━━ THE DATA

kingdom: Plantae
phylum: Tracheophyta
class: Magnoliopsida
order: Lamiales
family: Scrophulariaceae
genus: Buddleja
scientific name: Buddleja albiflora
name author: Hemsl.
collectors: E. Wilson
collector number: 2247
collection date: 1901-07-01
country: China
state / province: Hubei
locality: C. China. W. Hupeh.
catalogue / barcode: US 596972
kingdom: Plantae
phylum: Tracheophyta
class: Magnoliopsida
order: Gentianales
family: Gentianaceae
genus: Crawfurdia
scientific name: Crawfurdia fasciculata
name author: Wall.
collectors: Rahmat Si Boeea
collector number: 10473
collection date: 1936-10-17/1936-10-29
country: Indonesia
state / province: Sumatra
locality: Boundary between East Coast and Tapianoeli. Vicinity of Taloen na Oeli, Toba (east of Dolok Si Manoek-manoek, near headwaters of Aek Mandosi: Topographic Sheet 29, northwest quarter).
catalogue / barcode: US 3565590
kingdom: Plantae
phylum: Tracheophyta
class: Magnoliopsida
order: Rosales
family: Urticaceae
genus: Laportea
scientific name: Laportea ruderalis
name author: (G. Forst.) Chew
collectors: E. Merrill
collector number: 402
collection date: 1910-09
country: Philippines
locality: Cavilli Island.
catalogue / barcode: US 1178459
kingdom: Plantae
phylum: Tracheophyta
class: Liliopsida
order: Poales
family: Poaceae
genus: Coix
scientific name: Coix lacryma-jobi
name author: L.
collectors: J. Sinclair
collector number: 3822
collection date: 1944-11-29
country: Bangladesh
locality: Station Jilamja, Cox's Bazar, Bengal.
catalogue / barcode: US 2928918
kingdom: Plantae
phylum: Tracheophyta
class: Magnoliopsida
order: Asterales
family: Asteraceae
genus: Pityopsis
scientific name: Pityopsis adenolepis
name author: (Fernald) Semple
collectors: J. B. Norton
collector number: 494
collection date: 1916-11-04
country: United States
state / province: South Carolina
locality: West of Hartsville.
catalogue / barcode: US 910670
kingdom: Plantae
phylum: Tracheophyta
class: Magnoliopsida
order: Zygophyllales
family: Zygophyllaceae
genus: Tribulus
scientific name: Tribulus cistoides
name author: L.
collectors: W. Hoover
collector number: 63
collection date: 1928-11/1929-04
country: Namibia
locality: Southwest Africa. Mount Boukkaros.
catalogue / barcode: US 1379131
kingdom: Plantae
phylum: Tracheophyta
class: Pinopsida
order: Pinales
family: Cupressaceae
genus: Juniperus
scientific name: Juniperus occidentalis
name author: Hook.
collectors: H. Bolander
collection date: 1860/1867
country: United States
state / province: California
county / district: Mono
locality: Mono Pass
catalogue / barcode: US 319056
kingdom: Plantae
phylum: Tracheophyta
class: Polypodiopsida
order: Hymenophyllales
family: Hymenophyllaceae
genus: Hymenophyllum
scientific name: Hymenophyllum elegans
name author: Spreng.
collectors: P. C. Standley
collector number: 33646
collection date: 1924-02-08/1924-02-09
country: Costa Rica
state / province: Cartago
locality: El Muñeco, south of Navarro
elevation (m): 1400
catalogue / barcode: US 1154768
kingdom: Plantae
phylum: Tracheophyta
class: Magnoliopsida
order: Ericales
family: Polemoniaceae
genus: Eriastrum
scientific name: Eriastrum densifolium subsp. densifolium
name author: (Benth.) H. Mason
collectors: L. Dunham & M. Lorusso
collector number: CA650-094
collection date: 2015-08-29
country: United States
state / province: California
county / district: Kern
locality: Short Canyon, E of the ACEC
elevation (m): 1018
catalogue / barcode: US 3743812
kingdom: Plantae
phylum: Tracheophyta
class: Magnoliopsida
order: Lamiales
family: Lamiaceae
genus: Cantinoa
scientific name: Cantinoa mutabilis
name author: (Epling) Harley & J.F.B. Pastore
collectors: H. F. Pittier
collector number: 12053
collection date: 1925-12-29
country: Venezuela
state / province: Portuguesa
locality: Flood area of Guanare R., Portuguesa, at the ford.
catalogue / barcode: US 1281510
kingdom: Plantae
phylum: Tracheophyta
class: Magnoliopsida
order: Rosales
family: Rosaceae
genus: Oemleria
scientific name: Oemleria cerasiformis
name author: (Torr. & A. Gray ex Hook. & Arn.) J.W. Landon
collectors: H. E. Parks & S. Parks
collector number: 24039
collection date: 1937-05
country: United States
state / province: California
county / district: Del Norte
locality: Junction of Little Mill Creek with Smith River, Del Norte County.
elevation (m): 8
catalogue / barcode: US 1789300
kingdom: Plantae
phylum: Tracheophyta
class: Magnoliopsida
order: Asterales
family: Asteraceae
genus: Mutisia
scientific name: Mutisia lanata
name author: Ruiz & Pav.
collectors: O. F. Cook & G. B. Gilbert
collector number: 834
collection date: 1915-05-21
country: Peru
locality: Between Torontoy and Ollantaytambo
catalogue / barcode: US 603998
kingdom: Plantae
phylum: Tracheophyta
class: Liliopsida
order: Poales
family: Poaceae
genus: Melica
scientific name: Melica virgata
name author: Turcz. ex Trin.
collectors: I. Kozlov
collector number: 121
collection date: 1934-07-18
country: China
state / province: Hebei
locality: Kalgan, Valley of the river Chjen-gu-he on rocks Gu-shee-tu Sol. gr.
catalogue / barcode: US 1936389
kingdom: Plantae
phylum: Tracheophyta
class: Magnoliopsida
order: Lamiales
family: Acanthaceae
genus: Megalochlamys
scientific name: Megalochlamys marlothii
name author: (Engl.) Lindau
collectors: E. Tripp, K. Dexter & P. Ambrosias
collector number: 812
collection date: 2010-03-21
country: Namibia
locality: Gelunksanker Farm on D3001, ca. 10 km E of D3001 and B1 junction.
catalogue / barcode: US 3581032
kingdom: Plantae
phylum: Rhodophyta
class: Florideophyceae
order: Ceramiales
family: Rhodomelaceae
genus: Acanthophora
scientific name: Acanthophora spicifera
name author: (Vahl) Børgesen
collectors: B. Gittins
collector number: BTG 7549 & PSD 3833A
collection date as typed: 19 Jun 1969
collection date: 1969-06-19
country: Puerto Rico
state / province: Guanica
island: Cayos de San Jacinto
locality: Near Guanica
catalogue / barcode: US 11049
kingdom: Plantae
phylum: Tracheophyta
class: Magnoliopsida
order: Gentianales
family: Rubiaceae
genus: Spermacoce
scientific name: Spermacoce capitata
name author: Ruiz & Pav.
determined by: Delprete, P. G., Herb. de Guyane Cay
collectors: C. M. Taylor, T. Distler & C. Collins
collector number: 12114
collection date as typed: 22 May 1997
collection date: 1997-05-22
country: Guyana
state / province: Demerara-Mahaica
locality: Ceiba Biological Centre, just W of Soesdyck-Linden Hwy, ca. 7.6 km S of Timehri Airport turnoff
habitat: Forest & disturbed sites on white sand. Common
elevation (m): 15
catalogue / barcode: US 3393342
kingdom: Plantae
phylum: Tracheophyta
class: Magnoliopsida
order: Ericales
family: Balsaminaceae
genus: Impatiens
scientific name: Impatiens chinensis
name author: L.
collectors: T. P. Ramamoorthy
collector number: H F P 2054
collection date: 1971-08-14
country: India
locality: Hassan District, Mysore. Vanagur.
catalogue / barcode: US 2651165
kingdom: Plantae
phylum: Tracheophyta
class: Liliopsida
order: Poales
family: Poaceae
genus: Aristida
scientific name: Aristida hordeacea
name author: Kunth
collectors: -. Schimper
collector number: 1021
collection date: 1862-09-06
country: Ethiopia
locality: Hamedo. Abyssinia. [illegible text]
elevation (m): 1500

━━━━

▸ TASK INSTRUCTIONS: Update every item by replacing "collectors" with "collected by", and leave everything else unchanged.

▸ ANSWER TO THE EXERCISE:
kingdom: Plantae
phylum: Tracheophyta
class: Magnoliopsida
order: Lamiales
family: Scrophulariaceae
genus: Buddleja
scientific name: Buddleja albiflora
name author: Hemsl.
collected by: E. Wilson
collector number: 2247
collection date: 1901-07-01
country: China
state / province: Hubei
locality: C. China. W. Hupeh.
catalogue / barcode: US 596972
kingdom: Plantae
phylum: Tracheophyta
class: Magnoliopsida
order: Gentianales
family: Gentianaceae
genus: Crawfurdia
scientific name: Crawfurdia fasciculata
name author: Wall.
collected by: Rahmat Si Boeea
collector number: 10473
collection date: 1936-10-17/1936-10-29
country: Indonesia
state / province: Sumatra
locality: Boundary between East Coast and Tapianoeli. Vicinity of Taloen na Oeli, Toba (east of Dolok Si Manoek-manoek, near headwaters of Aek Mandosi: Topographic Sheet 29, northwest quarter).
catalogue / barcode: US 3565590
kingdom: Plantae
phylum: Tracheophyta
class: Magnoliopsida
order: Rosales
family: Urticaceae
genus: Laportea
scientific name: Laportea ruderalis
name author: (G. Forst.) Chew
collected by: E. Merrill
collector number: 402
collection date: 1910-09
country: Philippines
locality: Cavilli Island.
catalogue / barcode: US 1178459
kingdom: Plantae
phylum: Tracheophyta
class: Liliopsida
order: Poales
family: Poaceae
genus: Coix
scientific name: Coix lacryma-jobi
name author: L.
collected by: J. Sinclair
collector number: 3822
collection date: 1944-11-29
country: Bangladesh
locality: Station Jilamja, Cox's Bazar, Bengal.
catalogue / barcode: US 2928918
kingdom: Plantae
phylum: Tracheophyta
class: Magnoliopsida
order: Asterales
family: Asteraceae
genus: Pityopsis
scientific name: Pityopsis adenolepis
name author: (Fernald) Semple
collected by: J. B. Norton
collector number: 494
collection date: 1916-11-04
country: United States
state / province: South Carolina
locality: West of Hartsville.
catalogue / barcode: US 910670
kingdom: Plantae
phylum: Tracheophyta
class: Magnoliopsida
order: Zygophyllales
family: Zygophyllaceae
genus: Tribulus
scientific name: Tribulus cistoides
name author: L.
collected by: W. Hoover
collector number: 63
collection date: 1928-11/1929-04
country: Namibia
locality: Southwest Africa. Mount Boukkaros.
catalogue / barcode: US 1379131
kingdom: Plantae
phylum: Tracheophyta
class: Pinopsida
order: Pinales
family: Cupressaceae
genus: Juniperus
scientific name: Juniperus occidentalis
name author: Hook.
collected by: H. Bolander
collection date: 1860/1867
country: United States
state / province: California
county / district: Mono
locality: Mono Pass
catalogue / barcode: US 319056
kingdom: Plantae
phylum: Tracheophyta
class: Polypodiopsida
order: Hymenophyllales
family: Hymenophyllaceae
genus: Hymenophyllum
scientific name: Hymenophyllum elegans
name author: Spreng.
collected by: P. C. Standley
collector number: 33646
collection date: 1924-02-08/1924-02-09
country: Costa Rica
state / province: Cartago
locality: El Muñeco, south of Navarro
elevation (m): 1400
catalogue / barcode: US 1154768
kingdom: Plantae
phylum: Tracheophyta
class: Magnoliopsida
order: Ericales
family: Polemoniaceae
genus: Eriastrum
scientific name: Eriastrum densifolium subsp. densifolium
name author: (Benth.) H. Mason
collected by: L. Dunham & M. Lorusso
collector number: CA650-094
collection date: 2015-08-29
country: United States
state / province: California
county / district: Kern
locality: Short Canyon, E of the ACEC
elevation (m): 1018
catalogue / barcode: US 3743812
kingdom: Plantae
phylum: Tracheophyta
class: Magnoliopsida
order: Lamiales
family: Lamiaceae
genus: Cantinoa
scientific name: Cantinoa mutabilis
name author: (Epling) Harley & J.F.B. Pastore
collected by: H. F. Pittier
collector number: 12053
collection date: 1925-12-29
country: Venezuela
state / province: Portuguesa
locality: Flood area of Guanare R., Portuguesa, at the ford.
catalogue / barcode: US 1281510
kingdom: Plantae
phylum: Tracheophyta
class: Magnoliopsida
order: Rosales
family: Rosaceae
genus: Oemleria
scientific name: Oemleria cerasiformis
name author: (Torr. & A. Gray ex Hook. & Arn.) J.W. Landon
collected by: H. E. Parks & S. Parks
collector number: 24039
collection date: 1937-05
country: United States
state / province: California
county / district: Del Norte
locality: Junction of Little Mill Creek with Smith River, Del Norte County.
elevation (m): 8
catalogue / barcode: US 1789300
kingdom: Plantae
phylum: Tracheophyta
class: Magnoliopsida
order: Asterales
family: Asteraceae
genus: Mutisia
scientific name: Mutisia lanata
name author: Ruiz & Pav.
collected by: O. F. Cook & G. B. Gilbert
collector number: 834
collection date: 1915-05-21
country: Peru
locality: Between Torontoy and Ollantaytambo
catalogue / barcode: US 603998
kingdom: Plantae
phylum: Tracheophyta
class: Liliopsida
order: Poales
family: Poaceae
genus: Melica
scientific name: Melica virgata
name author: Turcz. ex Trin.
collected by: I. Kozlov
collector number: 121
collection date: 1934-07-18
country: China
state / province: Hebei
locality: Kalgan, Valley of the river Chjen-gu-he on rocks Gu-shee-tu Sol. gr.
catalogue / barcode: US 1936389
kingdom: Plantae
phylum: Tracheophyta
class: Magnoliopsida
order: Lamiales
family: Acanthaceae
genus: Megalochlamys
scientific name: Megalochlamys marlothii
name author: (Engl.) Lindau
collected by: E. Tripp, K. Dexter & P. Ambrosias
collector number: 812
collection date: 2010-03-21
country: Namibia
locality: Gelunksanker Farm on D3001, ca. 10 km E of D3001 and B1 junction.
catalogue / barcode: US 3581032
kingdom: Plantae
phylum: Rhodophyta
class: Florideophyceae
order: Ceramiales
family: Rhodomelaceae
genus: Acanthophora
scientific name: Acanthophora spicifera
name author: (Vahl) Børgesen
collected by: B. Gittins
collector number: BTG 7549 & PSD 3833A
collection date as typed: 19 Jun 1969
collection date: 1969-06-19
country: Puerto Rico
state / province: Guanica
island: Cayos de San Jacinto
locality: Near Guanica
catalogue / barcode: US 11049
kingdom: Plantae
phylum: Tracheophyta
class: Magnoliopsida
order: Gentianales
family: Rubiaceae
genus: Spermacoce
scientific name: Spermacoce capitata
name author: Ruiz & Pav.
determined by: Delprete, P. G., Herb. de Guyane Cay
collected by: C. M. Taylor, T. Distler & C. Collins
collector number: 12114
collection date as typed: 22 May 1997
collection date: 1997-05-22
country: Guyana
state / province: Demerara-Mahaica
locality: Ceiba Biological Centre, just W of Soesdyck-Linden Hwy, ca. 7.6 km S of Timehri Airport turnoff
habitat: Forest & disturbed sites on white sand. Common
elevation (m): 15
catalogue / barcode: US 3393342
kingdom: Plantae
phylum: Tracheophyta
class: Magnoliopsida
order: Ericales
family: Balsaminaceae
genus: Impatiens
scientific name: Impatiens chinensis
name author: L.
collected by: T. P. Ramamoorthy
collector number: H F P 2054
collection date: 1971-08-14
country: India
locality: Hassan District, Mysore. Vanagur.
catalogue / barcode: US 2651165
kingdom: Plantae
phylum: Tracheophyta
class: Liliopsida
order: Poales
family: Poaceae
genus: Aristida
scientific name: Aristida hordeacea
name author: Kunth
collected by: -. Schimper
collector number: 1021
collection date: 1862-09-06
country: Ethiopia
locality: Hamedo. Abyssinia. [illegible text]
elevation (m): 1500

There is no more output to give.